**EXERCISE DESCRIPTION**: Write out the documentation patch below word for word, from "From db41d747592512f4e4edb936d2122387403005b9 Mon" up to and including "insertions(+), 2 deletions(-)".

**PROVIDED TEXT**:
================================
From db41d747592512f4e4edb936d2122387403005b9 Mon Sep 17 00:00:00 2001
From: Josh Hawkins <32435876+hawkeye217@users.noreply.github.com>
Date: Thu, 11 Sep 2025 12:23:01 -0500
Subject: [PATCH] clarify docs

---
 docs/docs/configuration/authentication.md | 4 ++--
 1 file changed, 2 insertions(+), 2 deletions(-)

diff --git a/docs/docs/configuration/authentication.md b/docs/docs/configuration/authentication.md
index 2c9dafef8..a23e0117f 100644
--- a/docs/docs/configuration/authentication.md
+++ b/docs/docs/configuration/authentication.md
@@ -170,7 +170,7 @@ In this example:
 - The `remote-role` header determines the user’s privileges:
   - **admin** → Full access (user management, configuration changes).
   - **viewer** → Read-only access.
-  - **Custom roles** → Access limited to the cameras defined in `auth.roles[role]`.
+  - **Custom roles** → Read-only access limited to the cameras defined in `auth.roles[role]`.
 - Ensure your **proxy sends both user and role headers** for proper role enforcement.
 
 **Unauthenticated Port (5000)**
@@ -220,7 +220,7 @@ Frigate supports user roles to control access to certain features in the UI and
 
 ### Custom Roles and Camera Access
 
-Custom roles allow fine-grained control over camera access. Each role specifies an array of allowed camera names. If a user is assigned a role, they are like the **viewer** role - they can only view Live, Review/History, Explore, and Export for those cameras. Backend API endpoints enforce this server-side (e.g., returning 403 for unauthorized cameras), and the frontend UI filters content accordingly (e.g., camera dropdowns show only permitted options).
+The viewer role provides read-only access to all cameras in the UI and API. Custom roles allow admins to limit read-only access to specific cameras. Each role specifies an array of allowed camera names. If a user is assigned a custom role, their account is like the **viewer** role - they can only view Live, Review/History, Explore, and Export for the designated cameras. Backend API endpoints enforce this server-side (e.g., returning 403 for unauthorized cameras), and the frontend UI filters content accordingly (e.g., camera dropdowns show only permitted options).
 
 ### Role Configuration Example
================================
**SOURCE INFORMATION**:
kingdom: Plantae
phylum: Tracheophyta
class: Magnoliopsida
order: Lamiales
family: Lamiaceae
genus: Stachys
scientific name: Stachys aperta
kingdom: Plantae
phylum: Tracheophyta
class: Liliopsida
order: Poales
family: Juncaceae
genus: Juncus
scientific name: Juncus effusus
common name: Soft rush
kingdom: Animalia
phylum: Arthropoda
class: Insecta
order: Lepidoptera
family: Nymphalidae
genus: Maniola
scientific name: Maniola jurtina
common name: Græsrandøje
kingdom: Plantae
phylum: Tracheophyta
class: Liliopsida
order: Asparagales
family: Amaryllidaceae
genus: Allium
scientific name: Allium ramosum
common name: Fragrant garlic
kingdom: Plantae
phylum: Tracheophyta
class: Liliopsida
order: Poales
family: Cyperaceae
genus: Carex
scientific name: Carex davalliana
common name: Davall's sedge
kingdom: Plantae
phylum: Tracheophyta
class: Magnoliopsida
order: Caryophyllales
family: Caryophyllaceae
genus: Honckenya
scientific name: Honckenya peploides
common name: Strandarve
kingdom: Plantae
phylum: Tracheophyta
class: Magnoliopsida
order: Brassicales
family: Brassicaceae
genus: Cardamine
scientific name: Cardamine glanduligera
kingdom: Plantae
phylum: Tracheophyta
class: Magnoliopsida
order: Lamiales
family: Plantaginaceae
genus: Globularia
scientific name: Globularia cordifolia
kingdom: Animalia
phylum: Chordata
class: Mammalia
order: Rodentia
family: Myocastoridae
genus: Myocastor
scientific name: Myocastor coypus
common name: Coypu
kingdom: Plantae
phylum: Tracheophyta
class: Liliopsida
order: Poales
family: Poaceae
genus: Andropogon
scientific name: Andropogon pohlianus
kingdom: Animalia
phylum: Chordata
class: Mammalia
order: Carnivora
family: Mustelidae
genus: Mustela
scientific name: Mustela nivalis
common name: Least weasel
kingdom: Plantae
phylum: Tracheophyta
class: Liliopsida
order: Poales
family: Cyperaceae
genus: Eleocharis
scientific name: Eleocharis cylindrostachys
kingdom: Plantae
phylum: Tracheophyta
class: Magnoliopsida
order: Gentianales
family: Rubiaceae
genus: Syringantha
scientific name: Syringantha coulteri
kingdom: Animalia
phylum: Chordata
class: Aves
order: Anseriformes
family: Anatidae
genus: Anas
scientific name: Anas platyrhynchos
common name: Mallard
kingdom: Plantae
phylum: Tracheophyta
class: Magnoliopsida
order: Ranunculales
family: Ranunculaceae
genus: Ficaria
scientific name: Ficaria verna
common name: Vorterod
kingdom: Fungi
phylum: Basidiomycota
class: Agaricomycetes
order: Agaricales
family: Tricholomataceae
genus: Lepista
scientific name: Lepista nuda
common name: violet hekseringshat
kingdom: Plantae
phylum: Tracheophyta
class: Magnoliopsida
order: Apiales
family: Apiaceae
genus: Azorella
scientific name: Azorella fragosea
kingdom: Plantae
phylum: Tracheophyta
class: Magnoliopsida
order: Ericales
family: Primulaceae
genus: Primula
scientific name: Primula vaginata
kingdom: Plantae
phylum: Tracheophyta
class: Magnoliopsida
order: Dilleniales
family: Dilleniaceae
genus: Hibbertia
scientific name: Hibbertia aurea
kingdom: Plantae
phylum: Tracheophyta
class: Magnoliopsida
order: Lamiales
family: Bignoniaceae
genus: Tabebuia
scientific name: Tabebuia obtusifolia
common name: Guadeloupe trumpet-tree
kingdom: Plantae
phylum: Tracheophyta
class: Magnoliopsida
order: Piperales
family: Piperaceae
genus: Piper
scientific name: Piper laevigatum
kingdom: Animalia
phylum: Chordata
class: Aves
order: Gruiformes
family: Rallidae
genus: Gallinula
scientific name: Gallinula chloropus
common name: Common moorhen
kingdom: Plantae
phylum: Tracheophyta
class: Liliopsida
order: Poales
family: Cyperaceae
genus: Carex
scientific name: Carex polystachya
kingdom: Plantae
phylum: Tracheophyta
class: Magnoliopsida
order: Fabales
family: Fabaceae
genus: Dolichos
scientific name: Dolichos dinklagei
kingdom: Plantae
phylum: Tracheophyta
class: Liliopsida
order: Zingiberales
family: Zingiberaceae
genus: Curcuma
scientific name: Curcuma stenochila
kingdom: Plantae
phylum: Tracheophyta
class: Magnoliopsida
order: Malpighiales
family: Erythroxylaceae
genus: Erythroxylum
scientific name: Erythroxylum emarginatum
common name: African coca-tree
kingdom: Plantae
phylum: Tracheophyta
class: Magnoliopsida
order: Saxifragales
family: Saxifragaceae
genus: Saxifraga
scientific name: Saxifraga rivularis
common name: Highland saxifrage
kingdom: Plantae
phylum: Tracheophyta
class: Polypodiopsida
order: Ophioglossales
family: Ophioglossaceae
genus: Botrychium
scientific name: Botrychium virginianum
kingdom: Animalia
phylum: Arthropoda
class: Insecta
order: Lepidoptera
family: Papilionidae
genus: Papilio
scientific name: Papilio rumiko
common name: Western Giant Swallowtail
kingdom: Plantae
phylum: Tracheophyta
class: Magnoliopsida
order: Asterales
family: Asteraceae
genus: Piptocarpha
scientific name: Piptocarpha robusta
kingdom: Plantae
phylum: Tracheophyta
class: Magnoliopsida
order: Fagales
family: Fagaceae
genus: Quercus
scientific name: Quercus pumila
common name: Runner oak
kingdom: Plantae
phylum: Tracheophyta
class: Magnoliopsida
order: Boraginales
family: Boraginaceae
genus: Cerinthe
================================
**SOLUTION BELOW**:
From db41d747592512f4e4edb936d2122387403005b9 Mon Sep 17 00:00:00 2001
From: Josh Hawkins <32435876+hawkeye217@users.noreply.github.com>
Date: Thu, 11 Sep 2025 12:23:01 -0500
Subject: [PATCH] clarify docs

---
 docs/docs/configuration/authentication.md | 4 ++--
 1 file changed, 2 insertions(+), 2 deletions(-)